Last week, all states but Wisconsin certified their election results ahead of the Dec. 8 “safe harbor” deadline. The safe harbor deadline ensures that Congress accepts a state’s electoral votes when they are counted in Washington early next month.

Wisconsin, which has 10 electoral votes and not enough to change the results of the presidential election, failed to certify in time for the “safe harbor” because of ongoing efforts to overturn the state’s vote for incoming President-elect Biden, according to the Milwaukee Journal Sentinel.

Contested results

The technical steps toward electing a president are typically not news. However, that changed this year when the president and his allies claimed widespread voting irregularities and fraud in swing states that resulted in Trump’s loss.

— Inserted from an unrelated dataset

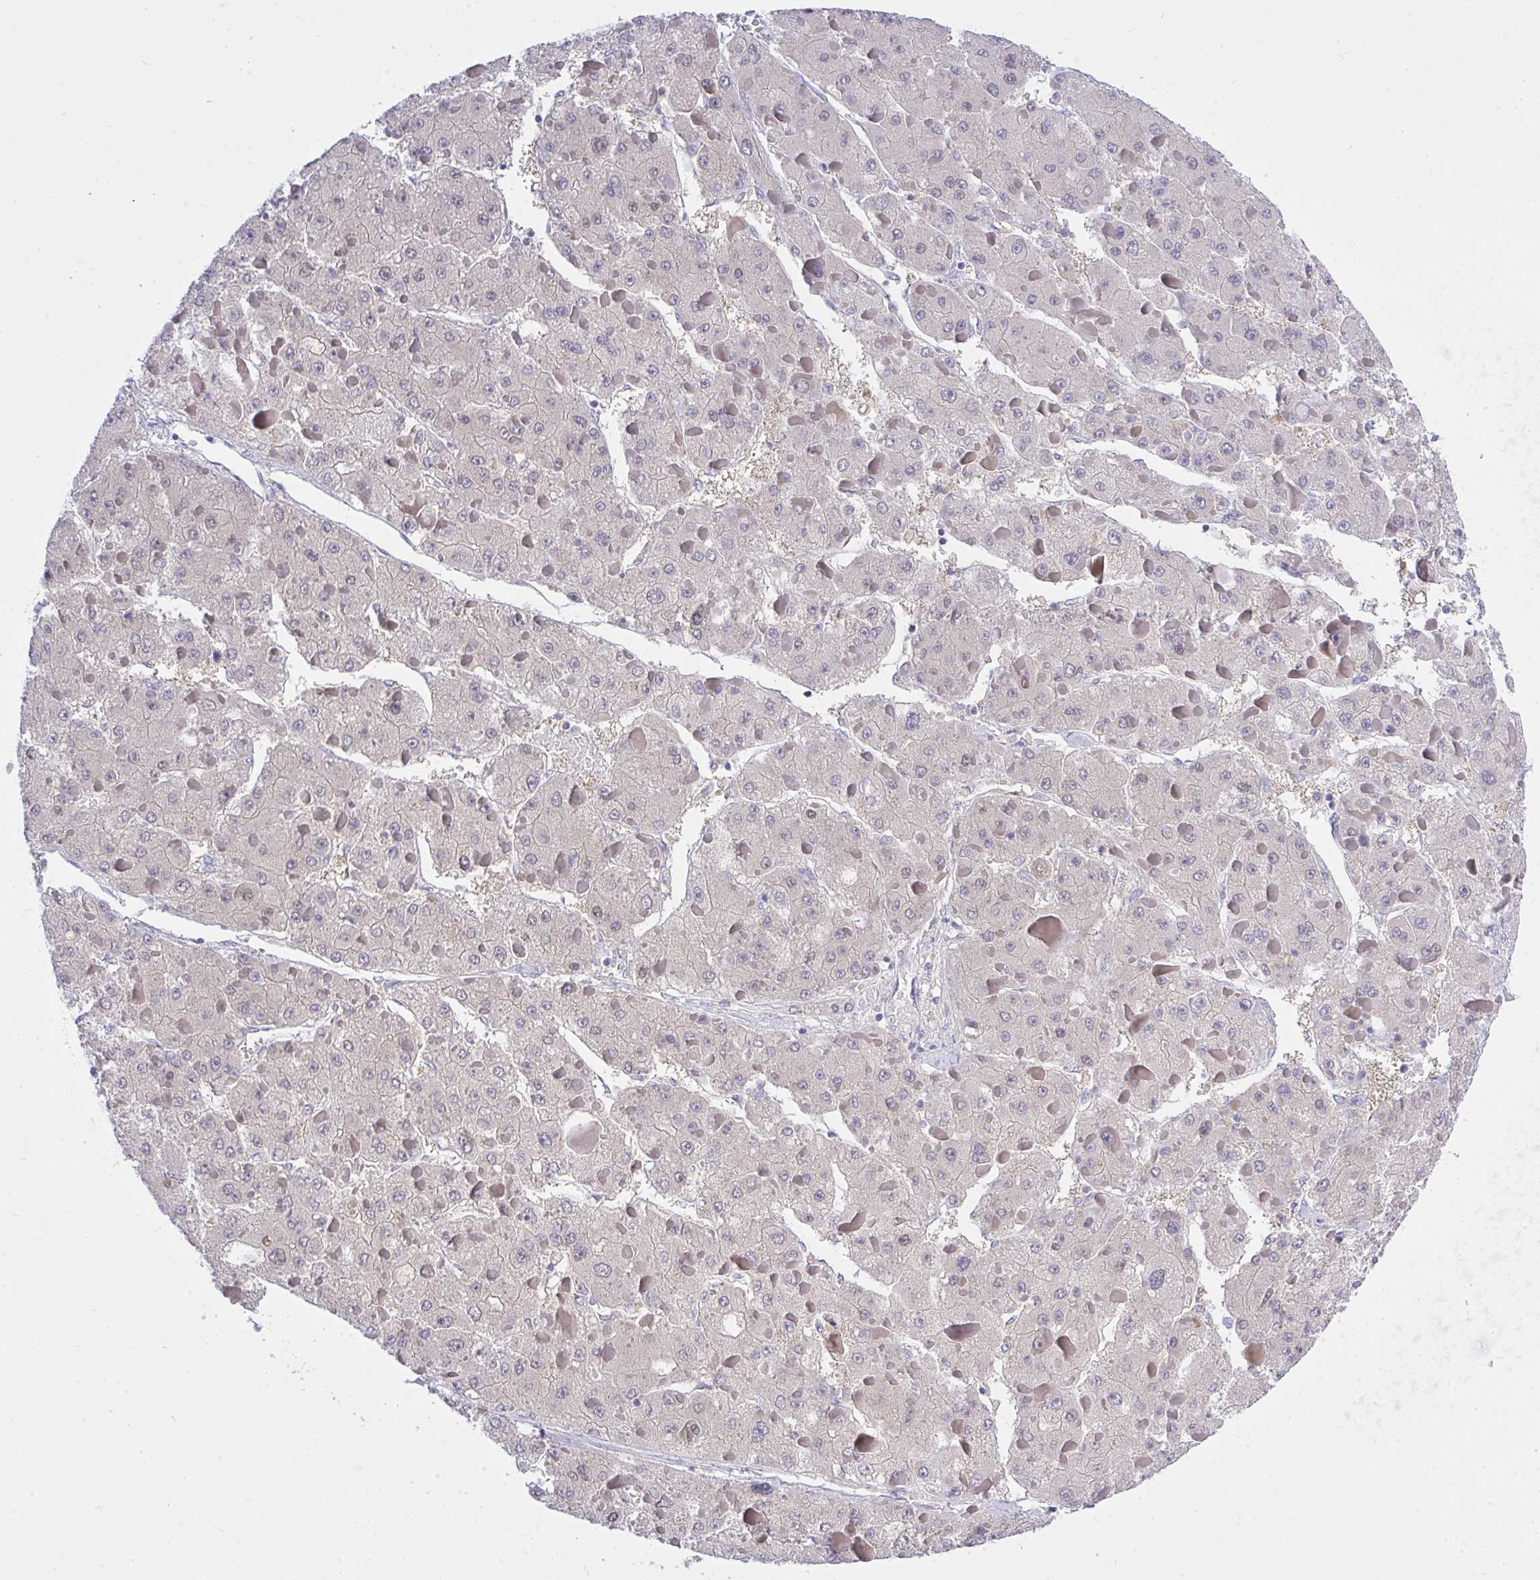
{"staining": {"intensity": "negative", "quantity": "none", "location": "none"}, "tissue": "liver cancer", "cell_type": "Tumor cells", "image_type": "cancer", "snomed": [{"axis": "morphology", "description": "Carcinoma, Hepatocellular, NOS"}, {"axis": "topography", "description": "Liver"}], "caption": "Image shows no significant protein staining in tumor cells of hepatocellular carcinoma (liver).", "gene": "THOP1", "patient": {"sex": "female", "age": 73}}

U.S. Attorney General William Barr announced earlier this month that the Justice Department had found no evidence of widespread voter fraud that would overturn the presidential election.

Over the weekend, The New York Times reported, thousands of pro-Trump supporters marched in Washington, D.C., and some state capitals, to dispute the results of last month’s election. The Times reported that four people were stabbed in Washington, and in Olympia, Washington, a counter protester — protesting against the pro-Trump marchers — was apparently shot.

NBC News reported that Black Lives Matter signs at historically Black churches in Washington were also burned and destroyed during the pro-Trump protests.

The protest happened in the wake of the Supreme Court rejecting a last-ditch petition filed by the Texas attorney general, and backed by Trump, disputing results in several swing states. Utah’s attorney general also joined Texas in the complaint.